そんな花永の様子を見ると同時に典子の視界に、ミオの姿が入った。



「花永、"それ"から離れなさい。」



"それ"とは明らかに、ミオを見ての言葉で、高く響いていた声とは一転、眉間を寄せ低く嫌悪感を含んだ典子の声音と視線に、花永は更にミオの背中へと回った。



「母さん!その言い方やめろよ!」


「和季は大丈夫?勉強の邪魔されてない?花永はちゃんと薬飲んでる?」



和季の言葉など耳に入っていないようで、典子は和季の頬を両手で包むと、そのまま抱き締めた。
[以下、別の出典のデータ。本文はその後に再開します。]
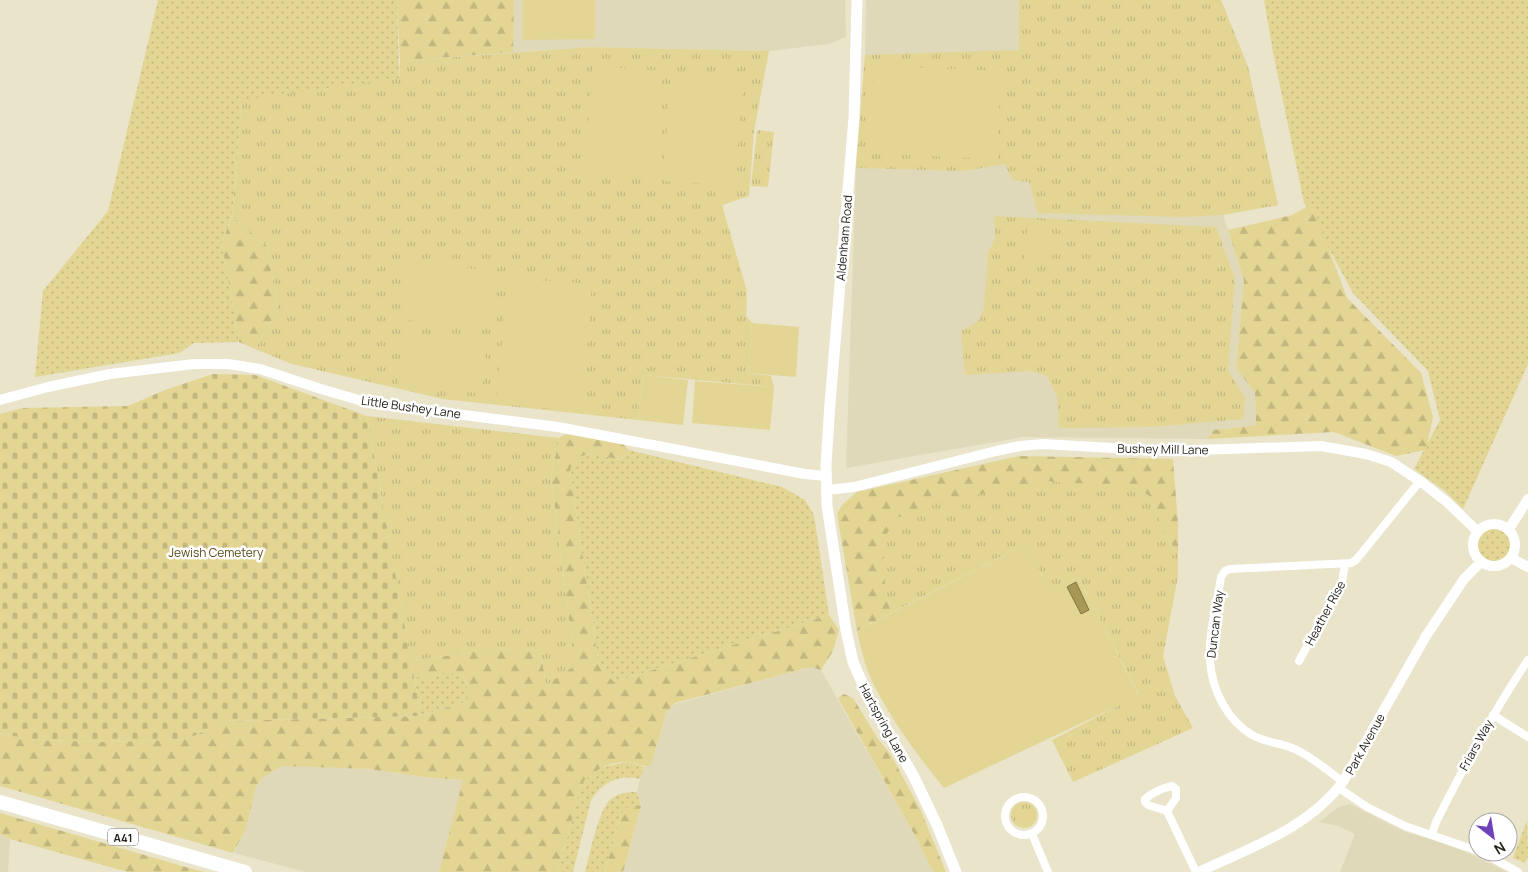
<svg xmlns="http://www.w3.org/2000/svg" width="1528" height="872" font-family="Manrope,sans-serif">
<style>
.built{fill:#e0d9b9}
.grass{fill:url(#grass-dots)}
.forest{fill:url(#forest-firs)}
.cemetery{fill:url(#cemetery-stones)}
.park{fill:url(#park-tufts)}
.garden{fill:#e3d694}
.water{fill:#a79955;stroke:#807643}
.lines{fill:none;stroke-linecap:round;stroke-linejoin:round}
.minor{stroke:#fff;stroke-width:8}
.tertiary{stroke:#fff;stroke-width:10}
.secondary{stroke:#fff;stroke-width:11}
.trunk{stroke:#fff;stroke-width:14}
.labels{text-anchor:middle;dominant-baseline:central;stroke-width:5;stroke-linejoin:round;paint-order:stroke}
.shield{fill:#fff;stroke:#66655f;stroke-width:1}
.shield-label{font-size:11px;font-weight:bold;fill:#25231a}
.street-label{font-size:12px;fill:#25231a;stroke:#fff}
.park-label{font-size:12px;fill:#544a15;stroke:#fff}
</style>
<defs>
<pattern id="grass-dots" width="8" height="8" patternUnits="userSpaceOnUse" patternTransform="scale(1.25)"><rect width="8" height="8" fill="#e3d694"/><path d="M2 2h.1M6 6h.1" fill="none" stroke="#c3b77f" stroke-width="1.8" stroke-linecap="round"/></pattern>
<pattern id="forest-firs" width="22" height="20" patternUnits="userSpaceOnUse" patternTransform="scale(1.25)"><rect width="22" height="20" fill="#e3d694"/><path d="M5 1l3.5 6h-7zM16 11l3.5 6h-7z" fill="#c3b77f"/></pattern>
<pattern id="cemetery-stones" width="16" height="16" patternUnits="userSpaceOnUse" patternTransform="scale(1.25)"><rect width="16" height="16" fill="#e3d694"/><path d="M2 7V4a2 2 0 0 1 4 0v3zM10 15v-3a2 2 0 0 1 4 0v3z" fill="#c3b77f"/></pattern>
<pattern id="park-tufts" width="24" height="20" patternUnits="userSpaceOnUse" patternTransform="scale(1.25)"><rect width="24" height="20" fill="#e3d694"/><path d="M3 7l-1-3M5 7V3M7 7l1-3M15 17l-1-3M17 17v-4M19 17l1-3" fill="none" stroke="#c3b77f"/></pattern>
</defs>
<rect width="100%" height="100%" fill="#e9e4ca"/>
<g class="built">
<polygon points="397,0 845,0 846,37 829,44 769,51 590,47 400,61"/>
<polygon points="866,0 1221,0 1248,67 1278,205 1223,215 1244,280 1236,368 1255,393 1256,425 1214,430 1207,439 1023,437 846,468 856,168 865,55"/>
<polygon points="811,667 821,670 919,843 933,872 623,872 641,806 637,792 640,779 644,767 651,765 666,713 675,704"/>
<polygon points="281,766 369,769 423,777 464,780 439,872 306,872 234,853 246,829 256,786 264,777"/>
<polygon points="1350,804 1405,832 1440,842 1468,853 1507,872 1340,872 1355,834 1338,826 1319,822 1339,807"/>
<polygon points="0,834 10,839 8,872 0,872"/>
</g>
<g class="grass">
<polygon points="158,0 397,0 399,78 242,101 232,216 222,243 239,342 194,343 179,353 35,377 43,291 108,211"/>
<polygon points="1264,0 1528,0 1528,364 1463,509 1445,491 1414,469 1440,420 1428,371 1353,293 1304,203 1273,52"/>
<path d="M629 450 782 487 805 500 814 515 829 615 614 682 599 666 570 471C577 446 602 456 620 460L629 454Z"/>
<circle cx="1494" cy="545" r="16"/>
<path d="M446 671C468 678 468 678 468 701L421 716 414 677 431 679Z"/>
<path d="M628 762 644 767 640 779C619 774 603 782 591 800L573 872H558L582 783C594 768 609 765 628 762Z"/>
<path d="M637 792 641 806 634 805 621 814 605 872H585C590 855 598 810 611 799 618 793 628 792 637 792Z"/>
<polygon points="1527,820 1528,856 1525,863 1513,858"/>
</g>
<g class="forest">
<polygon points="397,0 514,0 513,52 400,61"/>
<polygon points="1312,204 1347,298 1421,373 1433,417 1426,450 1396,456 1334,432 1207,439 1214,430 1256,425 1255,393 1236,368 1244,280 1228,230 1292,215"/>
<polygon points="232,216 267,246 278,310 255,349 239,342 222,243"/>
<path d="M566 434 623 444 629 450V454L620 460C602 456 577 446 570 471L599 666 614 682 829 615 839 630 833 651 821 670 811 667 675 703 666 713 651 765C642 768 637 763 628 762 611 761 592 771 582 783L558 872H439L463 780 423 777 369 769 281 766 264 777 256 786 246 829 233 853 0 786V734L37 740 109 742 188 739 223 721 421 716 468 701C468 678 468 678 446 671L431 679 414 677 411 661 493 649 541 651 546 685 572 643 551 477 559 438Z"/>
<polygon points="1019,456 1173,459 1178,524 1178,554 1165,534 1149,496 1135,487 1105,486 885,586 891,613 857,631 837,514 842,505 857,492"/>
<polygon points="844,694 853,698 878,739 891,755 921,811 946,872 933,872 919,843 838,698"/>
<polygon points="634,805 641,806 623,872 605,872 621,814 626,808"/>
<polygon points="0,813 189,868 205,872 128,872 10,839 0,834"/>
</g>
<polygon class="cemetery" points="213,374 255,375 367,416 421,716 223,721 188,739 109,742 37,740 0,734 0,414 22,408 128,406 165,390"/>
<g class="park">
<polygon points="1019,0 1221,0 1248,67 1278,205 1223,215 1181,217 1038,213 1029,182 1012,180 1005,164 964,171 856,168 865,55 1019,50"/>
<polygon points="590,47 769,51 754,131 749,196 722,205 746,288 747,300 746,316 752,323 748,373 771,376 774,387 643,375 638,420 443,399 292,364 255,349 278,310 267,246 232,216 242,100 399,78 400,61"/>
<polygon points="757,130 774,132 768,187 751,186"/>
<polygon points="994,216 1216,227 1235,279 1228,370 1245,398 1243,419 1153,427 1059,428 1057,396 1047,376 1032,371 965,375 961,331 971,326 980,319 984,307 988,253 995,238"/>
<polygon points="367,416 559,438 551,477 572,643 573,667 546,685 541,651 493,649 411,661"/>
<polygon points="1046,481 1135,487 1149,496 1165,534 1178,554 1178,576 1163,656 1175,696 1193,728 1073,782 1052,740 1139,695 1078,577 1049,590 1025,544 891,613 885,586 883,540 897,518 923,506"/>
<circle cx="1024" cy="815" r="13"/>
</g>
<g class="garden">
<polygon points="523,0 595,0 595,39 523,40"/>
<polygon points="593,66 663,71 655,179 584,174"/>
<polygon points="873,66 1001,71 997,159 869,153"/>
<polygon points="671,72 743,77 735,186 663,181"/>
<polygon points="1028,219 1050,221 1047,266 1024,264"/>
<polygon points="407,264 495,270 491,325 404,320"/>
<polygon points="507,278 592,284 582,411 497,404"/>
<polygon points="752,323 799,327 796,377 748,373"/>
<polygon points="402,333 487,339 482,393 398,386"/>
<polygon points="643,375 688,380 683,425 638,420"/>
<polygon points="695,381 774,387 770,430 692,423"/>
<path d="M1025 544 1049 590 1078 577 1139 696 944 788C917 755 892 721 873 683 865 667 861 648 857 631Z"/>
</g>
<polygon class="water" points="1076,582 1089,610 1081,614 1067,587"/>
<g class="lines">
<g class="minor">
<polyline points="1299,661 1342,582 1345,564"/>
<polyline points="1493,715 1528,737"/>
<path d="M1343 782C1330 772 1307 753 1292 748 1279 743 1265 742 1252 735 1227 720 1212 690 1210 661 1208 634 1217 604 1221 577L1225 571 1230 569 1351 563 1356 560 1420 481"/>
<path d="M1172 786 1176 789V798L1167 811 1148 805 1145 802V799C1152 793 1163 788 1172 786Z"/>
<polyline points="1339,788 1367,807 1405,826 1478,851"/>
<circle cx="1024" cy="816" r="19"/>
<polyline points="1167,811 1196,872"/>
<polyline points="1032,834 1048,872"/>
<path d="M1432 834 1436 822C1464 767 1493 712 1528 660"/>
<polyline points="1481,852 1518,872"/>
</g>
<g class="tertiary">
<polyline points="0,400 48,387 110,374 194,364 228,364 260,369 321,389 369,403 558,427 805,474 826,476"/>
<polyline points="827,490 854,487 996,451 1020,446 1043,444 1165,451 1321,446 1366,454 1391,462 1420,481 1447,502 1478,532"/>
<circle cx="1494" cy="545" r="21"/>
<polyline points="1509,529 1528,499"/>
<polyline points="1511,558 1528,567"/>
<path d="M1199 872C1251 847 1306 830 1343 782L1426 636 1464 579 1481 562"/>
</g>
<polyline class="secondary" points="857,0 854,118 830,403 826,464 827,506 846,630 853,662 870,701 913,775 937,825 956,872"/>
<polyline class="trunk" points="0,802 245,872"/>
</g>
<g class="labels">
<rect class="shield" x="108" y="828.5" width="30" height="17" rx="4"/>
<g class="shield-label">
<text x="123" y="837">A41</text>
</g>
<g class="street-label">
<text transform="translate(844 238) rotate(-85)">Aldenham Road</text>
<text transform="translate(411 407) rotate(8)">Little Bushey Lane</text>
<text transform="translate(1163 449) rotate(1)">Bushey Mill Lane</text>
<text transform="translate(1325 613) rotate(-62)">Heather Rise</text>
<text transform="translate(1215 624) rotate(-83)">Duncan Way</text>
<text transform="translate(884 723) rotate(61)">Hartspring Lane</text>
<text transform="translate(1365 744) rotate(-61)">Park Avenue</text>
<text transform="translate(1476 745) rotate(-61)">Friars Way</text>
</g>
<g class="park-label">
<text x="216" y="552">Jewish Cemetery</text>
</g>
</g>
<g transform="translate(1493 837) rotate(149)"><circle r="24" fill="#ffffff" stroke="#a8a7a3"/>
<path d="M0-4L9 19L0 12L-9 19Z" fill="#6f42ba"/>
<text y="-8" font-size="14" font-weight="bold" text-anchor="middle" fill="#25231a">N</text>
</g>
</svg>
「和季の邪魔したらただじゃおかないから。それと、花永の薬毎日必ず忘れるんじゃないわよ。それしかあんたの居る意味なんてないんだから。」


「母さん!」


「はい、分かりました。」



咎めようと声を挙げる和季。

しかし、睨み付けるように鋭い視線を向ける典子に、ミオは静かな声で一言、返事をした。



「社長そろそろ...」


「あら、もうそんな時間?」



松本の呼び掛けに、典子は自分の高級時計に目をやる。



「じゃあ、行くわね。花永、ちゃんと薬飲むのよ。和季は勉強し過ぎて体壊さないようにね。」


「...うん。」


「あ、あぁ、母さんも...仕事頑張って。」



俯きながら小さく返事をする花永と困惑を隠せない和季。


典子と松本が出て行き、門を通り過ぎようとした姿がカーテンの隙間から見てとれた。


松本の腕に絡み付き、微笑みながら寄り添う典子。

それはまるで、恋人同士のように見えた。